_The task_:
Where the data below begins, start retyping exactly, and end on the line with "خود وهمكارانشان جهت", which is included; no picture goes in.

_Material for this task_:
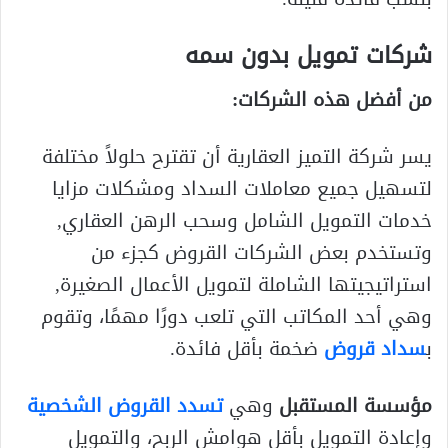
شركات تمويل بدون سمه
من أفضل هذه الشركات:
يسر شركة التميز العقارية أن تقترح حلولاً مختلفة
لتسهيل جميع معاملات السداد ومشكلات مزايا
خدمات التمويل الشامل وسحب الرهن العقاري,
وتستخدم بعض الشركات القروض كجزء من
استراتيجيتها الشاملة لتمويل الأعمال الصغيرة,
وهي أحد المكاتب التي تلعب دورًا مهمًا، وتقوم
ب
سداد قروض
ضخمة بأقل فائدة.
مؤسسة المستقبل
وهي
تسدد القروض الشخصية
وإعادة التمويل بأقل هوامش الربح، والتمويل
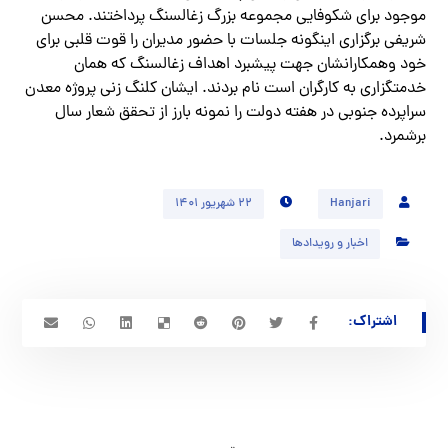
موجود براي شكوفايي مجموعه بزرگ زغالسنگ پرداختند. محسن
شریفی برگزاري اينگونه جلسات با حضور مديران را قوت قلبي براي
خود وهمكارانشان جهت پيشبرد اهداف زغالسنگ كه همان
خدمتگزاري به كارگران است نام بردند. ایشان كلنگ زني پروژه معدن
سراپرده جنوبي در هفته دولت را نمونه بارز از تحقق شعار سال
برشمرد.
Hanjari
۲۲ شهریور ۱۴۰۱
اخبار و رویدادها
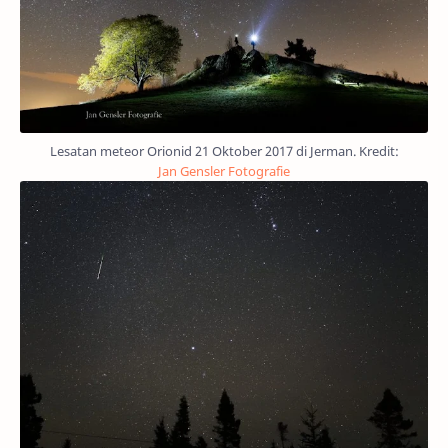
Lesatan meteor Orionid 21 Oktober 2017 di Jerman. Kredit:
Jan Gensler Fotografie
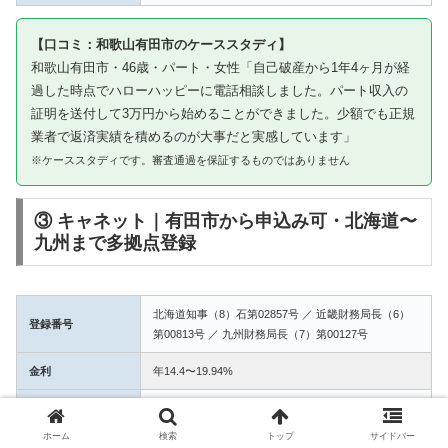
【口コミ：和歌山有田市のケーススタディ】
和歌山有田市・46歳・パート・女性「自己破産から1年4ヶ月が経
過した時点でハローハッピーに電話相談しました。パート収入の
証明を送付して3万円から始めることができました。少額でも正規
業者で返済実績を積めるのが大事だと実感しています」
※ケーススタディです。審査通過を保証するものではありません
③ キャネット｜有田市から申込み可・北海道〜
九州まで多拠点登録
北海道知事（8）石第02857号 ／ 近畿財務局長（6）
登録番号
第00813号 ／ 九州財務局長（7）第00127号
金利
年14.4〜19.94%
融資額
1万〜50万円
ホーム
検索
トップ
サイドバー
3拠点登録の信頼性。有田市からWEB完結で申込み可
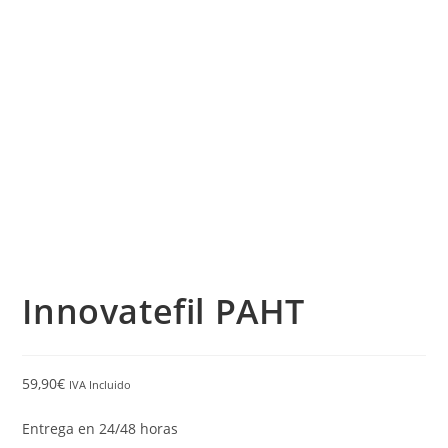
Innovatefil PAHT
59,90
€
IVA Incluido
Entrega en 24/48 horas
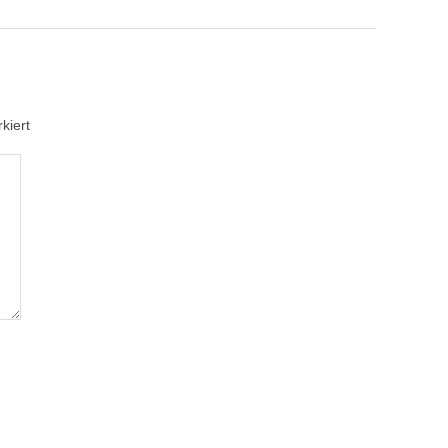
kiert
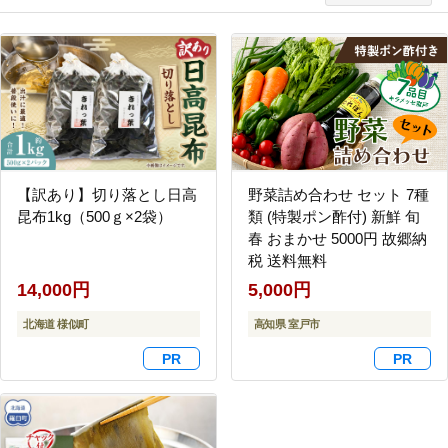
【訳あり】切り落とし日高
野菜詰め合わせ セット 7種
昆布1kg（500ｇ×2袋）
類 (特製ポン酢付) 新鮮 旬
春 おまかせ 5000円 故郷納
税 送料無料
14,000円
5,000円
北海道 様似町
高知県 室戸市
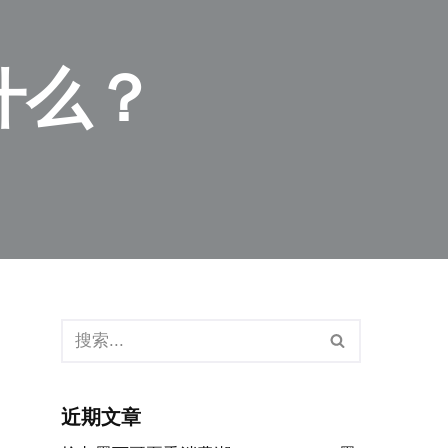
什么？
近期文章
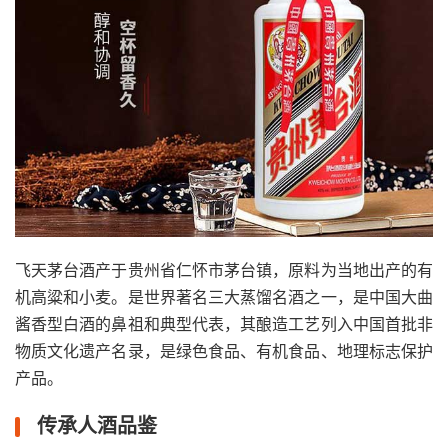
飞天茅台酒产于贵州省仁怀市茅台镇，原料为当地出产的有
机高粱和小麦。是世界著名三大蒸馏名酒之一，是中国大曲
酱香型白酒的鼻祖和典型代表，其酿造工艺列入中国首批非
物质文化遗产名录，是绿色食品、有机食品、地理标志保护
产品。
传承人酒品鉴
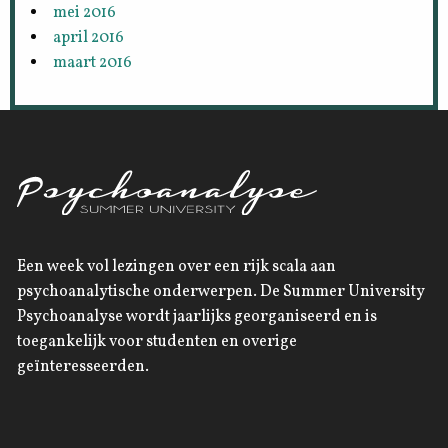
mei 2016
april 2016
maart 2016
Een week vol lezingen over een rijk scala aan
psychoanalytische onderwerpen. De Summer University
Psychoanalyse wordt jaarlijks georganiseerd en is
toegankelijk voor studenten en overige
geïnteresseerden.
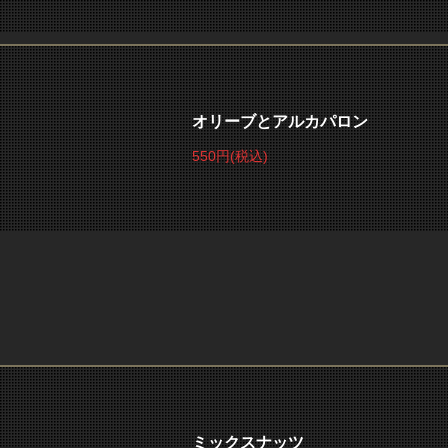
オリーブとアルカパロン
550円
(税込)
ミックスナッツ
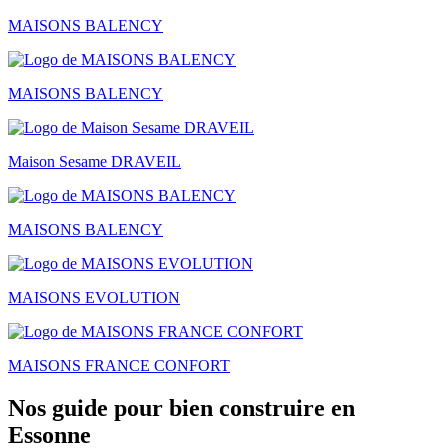
MAISONS BALENCY
MAISONS BALENCY
Maison Sesame DRAVEIL
MAISONS BALENCY
MAISONS EVOLUTION
MAISONS FRANCE CONFORT
Nos guide pour bien construire en
Essonne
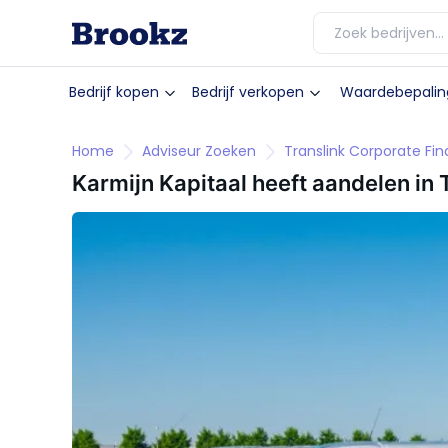
Bedrijf kopen
Bedrijf verkopen
Waardebepalin
Home
Adviseur Zoeken
Translink Corporate Fi
Karmijn Kapitaal heeft aandelen i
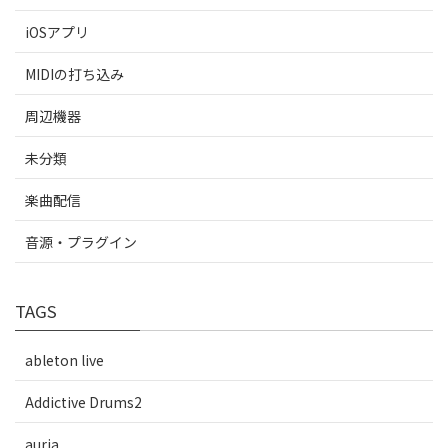
iOSアプリ
MIDIの打ち込み
周辺機器
未分類
楽曲配信
音源・プラグイン
TAGS
ableton live
Addictive Drums2
auria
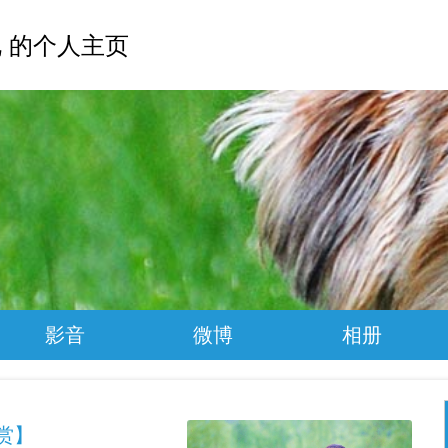
 的个人主页
影音
微博
相册
赏】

_Problem solution_:
شركات تمويل بدون سمه
من أفضل هذه الشركات:
يسر شركة التميز العقارية أن تقترح حلولاً مختلفة
لتسهيل جميع معاملات السداد ومشكلات مزايا
خدمات التمويل الشامل وسحب الرهن العقاري,
وتستخدم بعض الشركات القروض كجزء من
استراتيجيتها الشاملة لتمويل الأعمال الصغيرة,
وهي أحد المكاتب التي تلعب دورًا مهمًا، وتقوم
ب
سداد قروض
ضخمة بأقل فائدة.
مؤسسة المستقبل
وهي
تسدد القروض الشخصية
وإعادة التمويل بأقل هوامش الربح، والتمويل
موجود براي شكوفايي مجموعه بزرگ زغالسنگ پرداختند. محسن
شریفی برگزاري اينگونه جلسات با حضور مديران را قوت قلبي براي
خود وهمكارانشان جهت پيشبرد اهداف زغالسنگ كه همان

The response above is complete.